In the case under consideration, did the plaintiffs act upon the faith that Virginia G. Adair was a principal upon the notes in suit, and without knowledge that she was a surety?

In the case of Ward v. Stout et al. 32 Ill. 399, that eminent jurist, Mr. Justice Breese, speaking for the court, said: *Page 624

"Where the note remains with the original payee, as in this case, he is presumed to know the relation the parties to the note sustain to each other, and accepts the note with that knowledge."

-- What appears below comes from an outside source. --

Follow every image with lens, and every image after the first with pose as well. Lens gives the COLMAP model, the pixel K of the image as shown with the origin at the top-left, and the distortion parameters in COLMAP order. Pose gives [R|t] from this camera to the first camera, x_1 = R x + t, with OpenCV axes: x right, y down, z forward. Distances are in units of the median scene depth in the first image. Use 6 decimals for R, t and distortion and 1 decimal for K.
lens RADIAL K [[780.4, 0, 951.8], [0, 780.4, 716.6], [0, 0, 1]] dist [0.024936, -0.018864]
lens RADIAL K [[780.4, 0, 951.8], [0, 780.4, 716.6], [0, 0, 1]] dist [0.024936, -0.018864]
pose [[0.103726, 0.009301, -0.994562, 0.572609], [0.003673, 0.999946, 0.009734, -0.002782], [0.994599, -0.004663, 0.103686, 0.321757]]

The supreme court of Maine, in the case of Cummings v.Little, 45 Me. 183, announced the same rule. This rule does not conflict with our statute, but simply shifts the burden of proof. In the case at bar, the notes are sued on by the original payees, and the presumption is that they knew that Mrs. Adair signed as surety, if she did so sign. This presumption may be overcome by proof to the contrary, and the burden was on plaintiffs after she had submitted proof tending to establish suretyship, to show that they acted upon the faith of her apparent relations as shown by the note with no knowledge of any different relations.

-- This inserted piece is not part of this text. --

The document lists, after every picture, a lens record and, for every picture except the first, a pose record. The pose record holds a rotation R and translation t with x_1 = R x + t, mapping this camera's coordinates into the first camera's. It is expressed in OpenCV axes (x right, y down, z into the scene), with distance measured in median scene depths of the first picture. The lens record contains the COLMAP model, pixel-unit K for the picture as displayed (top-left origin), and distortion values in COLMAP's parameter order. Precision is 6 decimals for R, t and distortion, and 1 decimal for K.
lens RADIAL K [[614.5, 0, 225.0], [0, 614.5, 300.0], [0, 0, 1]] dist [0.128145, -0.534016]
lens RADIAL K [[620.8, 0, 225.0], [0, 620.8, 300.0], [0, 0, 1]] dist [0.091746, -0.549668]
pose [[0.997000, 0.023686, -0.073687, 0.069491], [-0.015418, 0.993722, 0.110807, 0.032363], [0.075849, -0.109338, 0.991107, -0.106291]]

The evidence is in the record, and it appears that Mrs. Adair was visiting her brother-in-law, the joint maker on the note, at his home in the state of Georgia, at the time the notes were executed. The notes were given to the plaintiffs to obtain a loan to make payment on the purchase of a tract of land in Texas. R. B. Adair procured the money, procured Mrs. Adair to sign the note, and delivered the note to the payees. They never saw Mrs. Adair, and was not acquainted with her. She owned a large and valuable tract of land in Texas, adjoining the tract which R. B. Adair purchased with the proceeds of these notes. The payees testified that the notes were presented to them, signed by both joint makers, and they loaned the money to the joint makers, and did not make the loan to Mr. Adair. They further testify that they had no knowledge or reason to believe that Mrs. Adair was a surety on the notes. R. B. Adair, the other *Page 625 joint maker, also testified that he procured the money at her solicitation, purchased the Texas land at her request, and in order to assist her and his brother, her husband, and that she was jointly benefited in the purchase and the loan.

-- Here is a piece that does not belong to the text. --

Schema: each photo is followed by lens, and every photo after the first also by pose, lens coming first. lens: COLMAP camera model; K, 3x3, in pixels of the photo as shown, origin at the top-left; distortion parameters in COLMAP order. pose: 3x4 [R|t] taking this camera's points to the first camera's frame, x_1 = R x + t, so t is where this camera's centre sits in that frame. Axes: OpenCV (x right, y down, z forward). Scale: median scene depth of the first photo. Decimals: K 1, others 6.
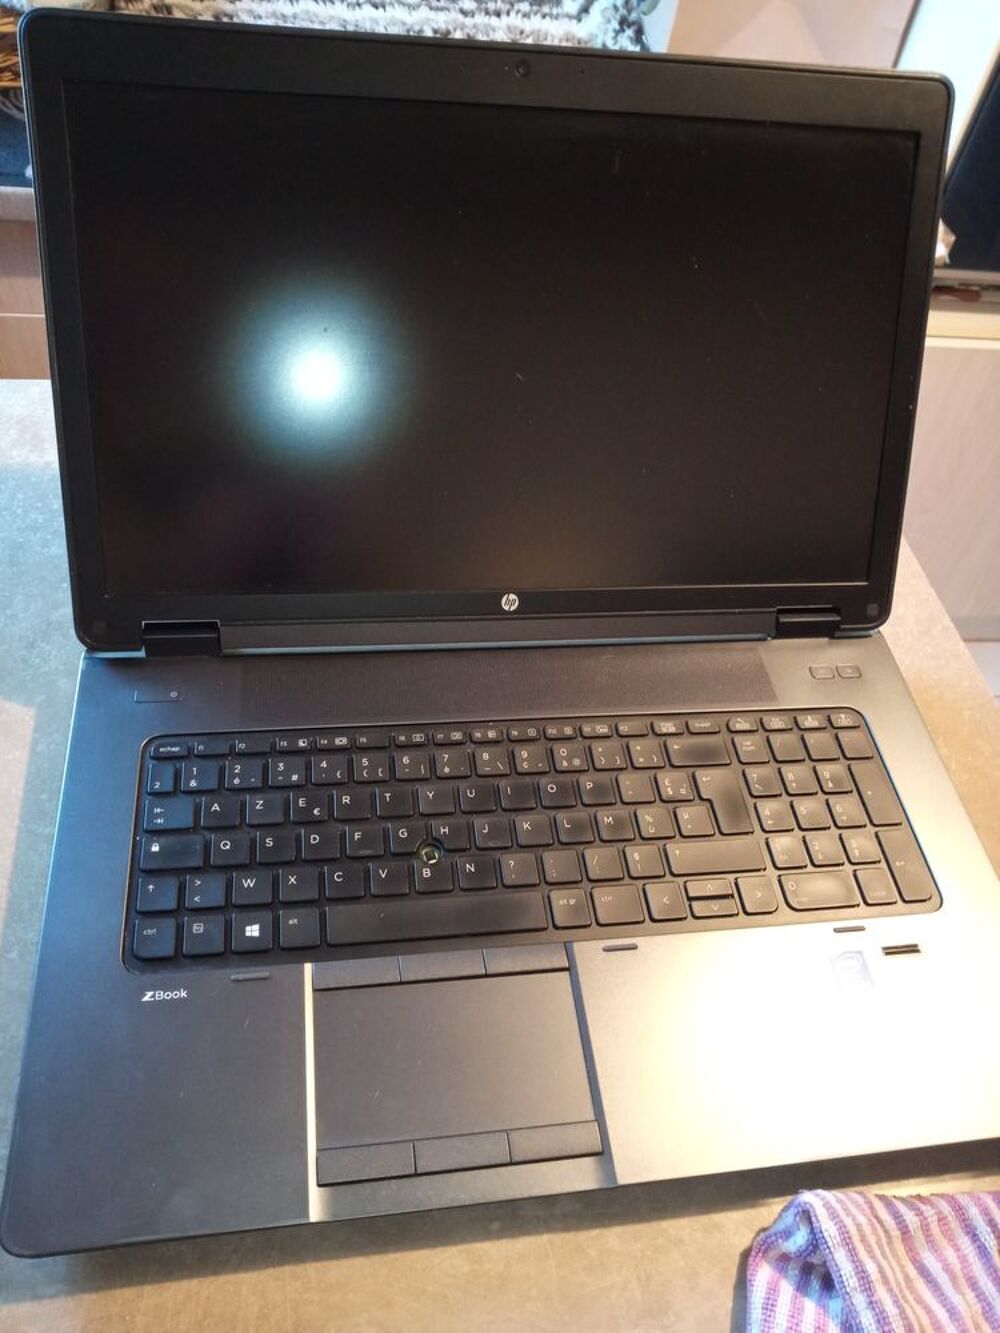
lens RADIAL K [[1024.4, 0, 500.0], [0, 1024.4, 666.5], [0, 0, 1]] dist [0.031515, -0.081526]
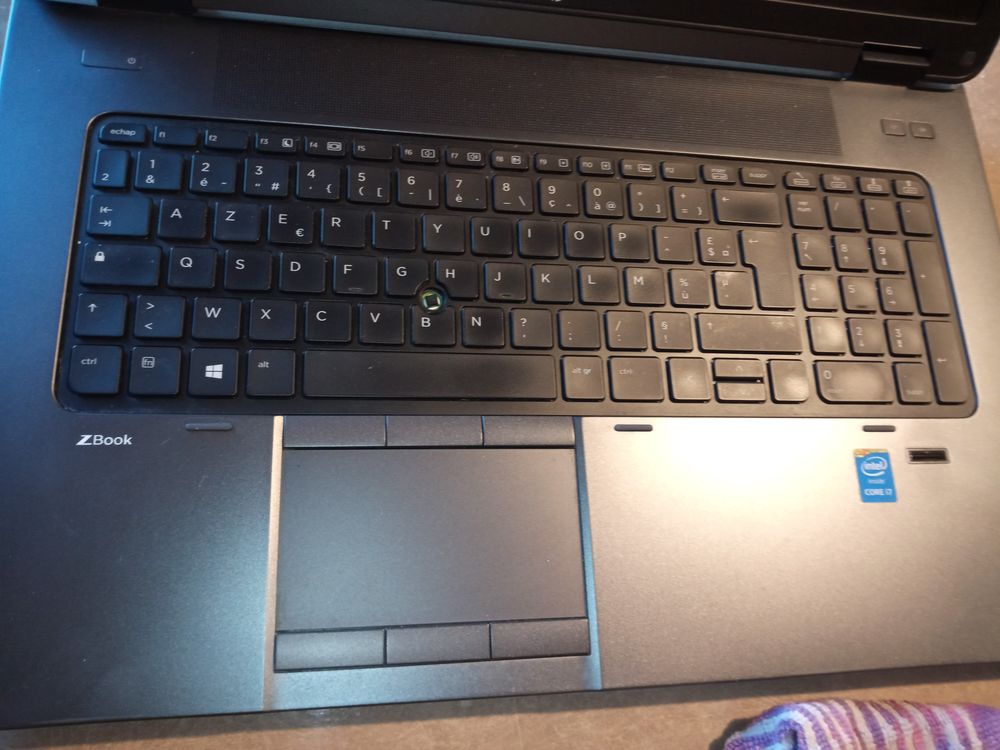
lens RADIAL K [[768.5, 0, 500.0], [0, 768.5, 375.0], [0, 0, 1]] dist [0.031515, -0.081526]
pose [[0.993028, 0.109297, 0.044146, -0.031527], [-0.117875, 0.921968, 0.368890, -0.002421], [-0.000382, -0.371522, 0.928424, 0.373682]]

We think there can be no question, under the proof in this case, but that Mrs. Adair appears to be a joint maker and principal on the notes; that the payees had no notice or knowledge that she was a surety, and acted upon the faith of her appearance as a principal, and that she cannot, as against them, be heard to say that she signed the note as a surety.

If it were an action between her and her co-defendant, a different rule would prevail. It follows that the court erred in rendering judgment for the defendants, and in overruling the motion for a new trial.

The judgment on the facts proven should have been for the plaintiffs for the amount of the notes and interest according to their tenor.

The judgment of the district court of Canadian county is reversed, and cause remanded with directions to render judgment for the plaintiffs for the amount of the notes and interest.

Cause reversed at costs of defendant in error.